**Consigne**.
Écrivez la suite de l'article sur le manque de main-d'œuvre chez Soleno, en partant de sa dernière phrase.

**Bloc de texte**.
* * * * * * * * *
Alain Poirier, propriétaire de Soleno

Il se trouve que les travailleurs étrangers temporaires que souhaite embaucher l’entreprise ne font pas partie des secteurs décrétés essentiels par Ottawa, soit l’agriculture et l’agroalimentaire, la santé et l’enseignement. Résultat : le traitement des autres requêtes traîne en longueur.

« Nous sommes une entreprise en expansion. Nous avons fait deux acquisitions pendant la pandémie, l’une dans la région de London, en Ontario (Blue Water Pipes), et l’autre à Lévis, qui porte le nom aujourd’hui de Seleno Plastique VPC [Valorisation des plastiques contaminés]. Et notre problème de main-d’œuvre ne fait qu’empirer. »

L’entreprise a tenté de séduire les travailleurs locaux en bonifiant les salaires pour les heures supplémentaires. Mais le remède n’a pas permis de tout régler. « Le recrutement est difficile pour les emplois où le travail physique est exigeant. Mais ça prend du monde pour faire fonctionner les équipements de production. »
* * * * * * * * *
**Extrait de données**.
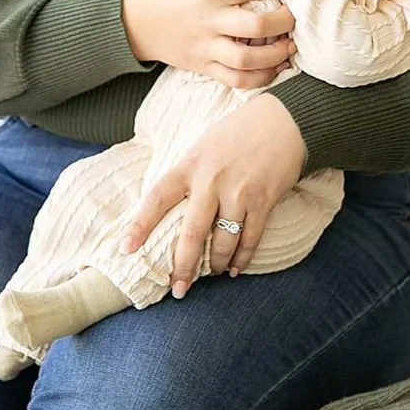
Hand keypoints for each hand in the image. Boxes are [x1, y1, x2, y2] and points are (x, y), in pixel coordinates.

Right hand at [119, 0, 298, 89]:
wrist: (128, 22)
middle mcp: (207, 21)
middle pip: (258, 25)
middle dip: (287, 20)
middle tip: (296, 14)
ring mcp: (204, 47)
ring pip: (247, 59)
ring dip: (277, 54)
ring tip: (289, 44)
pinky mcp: (202, 66)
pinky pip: (235, 80)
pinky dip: (259, 79)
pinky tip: (273, 68)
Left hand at [122, 92, 309, 294]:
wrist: (283, 120)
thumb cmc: (236, 133)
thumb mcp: (202, 146)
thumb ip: (187, 174)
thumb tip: (170, 206)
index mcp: (189, 166)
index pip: (157, 199)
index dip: (139, 225)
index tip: (126, 249)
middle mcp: (211, 181)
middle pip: (191, 233)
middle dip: (183, 266)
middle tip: (177, 289)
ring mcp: (239, 192)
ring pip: (223, 241)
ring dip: (215, 263)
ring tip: (209, 275)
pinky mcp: (264, 200)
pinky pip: (250, 238)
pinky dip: (242, 258)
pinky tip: (234, 269)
* * * * * * * * *
**Votre réponse**.
Cette année, M. Poirier a soumis une demande pour 32 travailleurs étrangers temporaires. Huit travailleurs manquent toujours à l’appel. Ils sont prêts à venir. « Mais ils attendent d’avoir le feu vert du Canada pour venir. »

Actuellement, les entreprises dans les secteurs où il existe une pénurie de main-d’œuvre peuvent accorder l’équivalent de 10 % des postes à des travailleurs étrangers temporaires. Selon M. Poirier, il faudrait augmenter cette fourchette à 15 %, voire 20 %.

« Nous avons un problème qui est là pour probablement 20 ou 25 ans », a-t-il avancé. « J’ai investi 10 millions de dollars en 2019 pour un démarrage d’entreprise dans le recyclé. Mais l’usine ne roule même pas à 20 % de sa capacité parce qu’il manque de la main-d’œuvre.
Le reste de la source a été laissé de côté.